Das Sinfonieorchester Basel unter Friederike Starkloff eröffnet das Konzert mit der «Ouvertüre C-Dur» (1832) von Fanny Hensel. Es ist dies das einzig reine Orchesterstück der Komponistin. Pikant dabei ist, dass dieses entzückende Werk damals unter dem Namen ihres Bruders Felix erschienen ist. Dem SOB gelingt eine differenzierte, fein phrasierte, äusserst präzise Aufführung der Ouvertüre. Die grosse musikalische Sensibilität von Holz- und Blechbläsern sei an dieser Stelle besonders hervorgehoben.
Kraft und Leidenschaft: Maria Duenas und das Sinfonieorchester Basel (Foto: Benno Hunziker)
Als zweites erklingt das berühmte «Konzert für Violine und Orchester 3-Moll, op. 64 (1844)» von Felix Mendelssohn Bartholdy. Als Solistin gibt die spanische Geigerin Maria Duenas ihr Basler Debut. Und was für eines! Sie besticht durch ausserordentliche musikalische Sensibilität und fantastischer Spieltechnik. Keine quietschenden, schrillen Höhen, keine kratzenden Tiefen – Reinheit pur! Die unzähligen Läufe sprudeln durch ihre Finger in das Instrument und ziehen das Publikum in ihren Bann. Mit ihrer grossen musikalischen Gestaltungskraft gelingt der Musikerin ein packender Vortrag mit ergreifendem Tiefgang. Das Sinfonieorchester Basel verstärkt diese Wirkung mit sensiblem Spiel. Insbesondere im zweiten Satz (Andante) kommt das Meditative und Tröstende von Mendelssohns wunderbaren Musik besonders eindringlich zum Tragen. Neben der vielen kraftvollen und virtuosen Stellen zeigt diese Aufführung die Filigranität von Mendelssohns genialem Violinkonzert mehr als nur deutlich auf. Wunderbar!
Grosse Erleichterung nach einer grossartigen Leistung: Konzertmeisterin Friederike Starkloff, Solistin Maria Duenas, Sinfonieorchester Basel (Foto: Benno Hunziker)

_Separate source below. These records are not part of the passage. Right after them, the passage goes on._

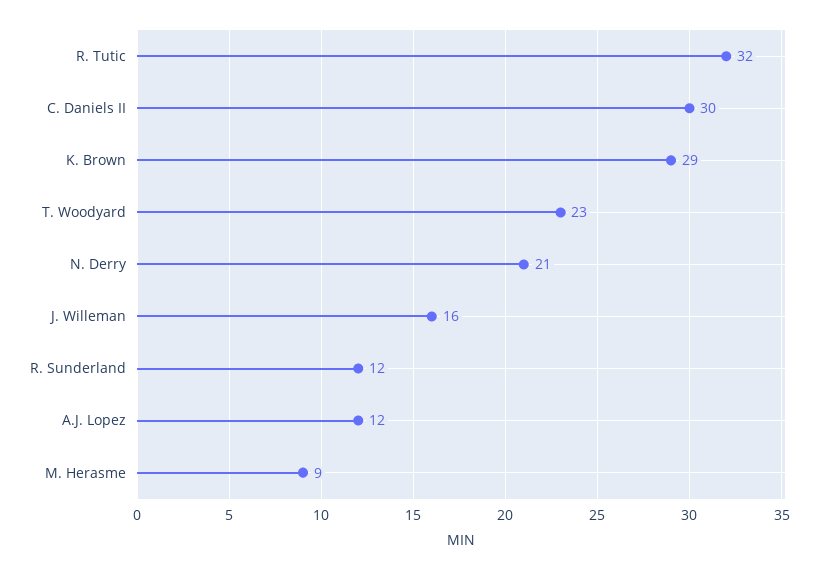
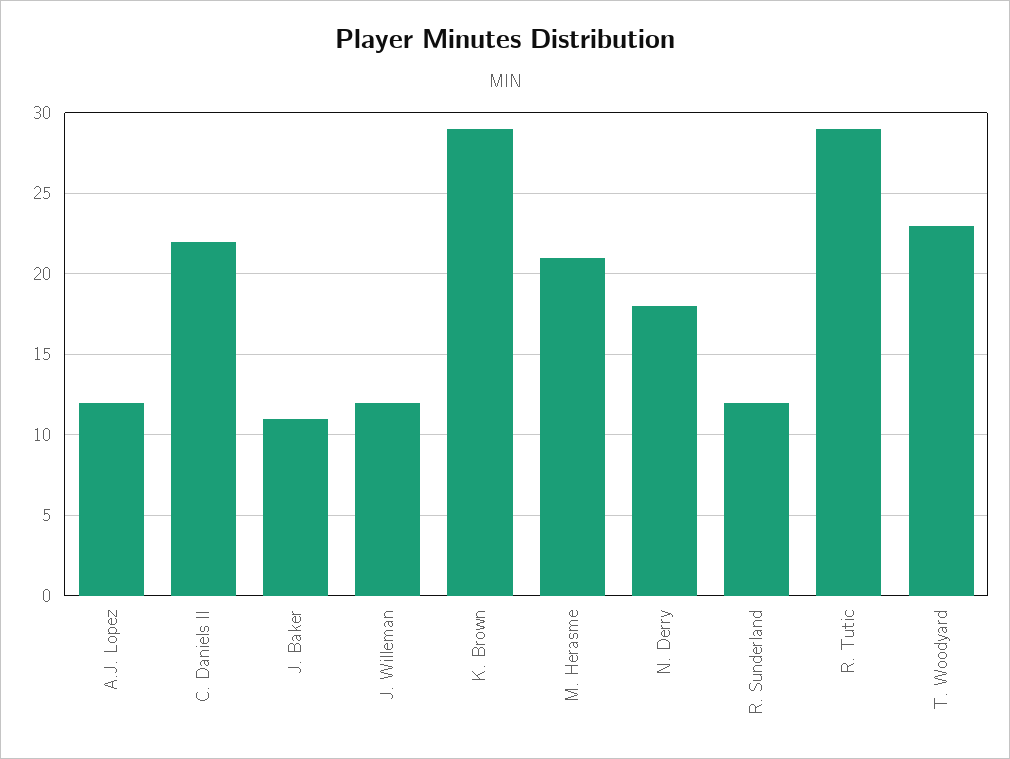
  {
-   "R. Tutic": 32,
+   "R. Tutic": 29,
-   "C. Daniels II": 30,
+   "C. Daniels II": 22,
    "K. Brown": 29,
    "T. Woodyard": 23,
-   "N. Derry": 21,
+   "N. Derry": 18,
-   "J. Willeman": 16,
+   "J. Willeman": 12,
    "R. Sunderland": 12,
    "A.J. Lopez": 12,
-   "M. Herasme": 9
+   "M. Herasme": 21,
+   "J. Baker": 11
  }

Nach der Pause kommt die «Sinfonie Nr. 3 g-Moll, op. 36 (1847)» von Louise Farrenc zur Aufführung. Auch hier gelingt dem Sinfonieorchester Basel eine differenzierte Aufführung. Und auch hier darf ich die feinfühlige Leistung der Holz- und Blechbläser besonders hervorheben, welche besonders im zweiten Satz (Adagio cantabile) in einen stimmungsvollen Dialog mit dem freudig aufspielenden restlichen Orchester treten.
Grosser Applaus für einen aussergwöhnlichen Konzertabend – verbunden mit den herzlichsten Genesungswünschen an Ivor Bolton.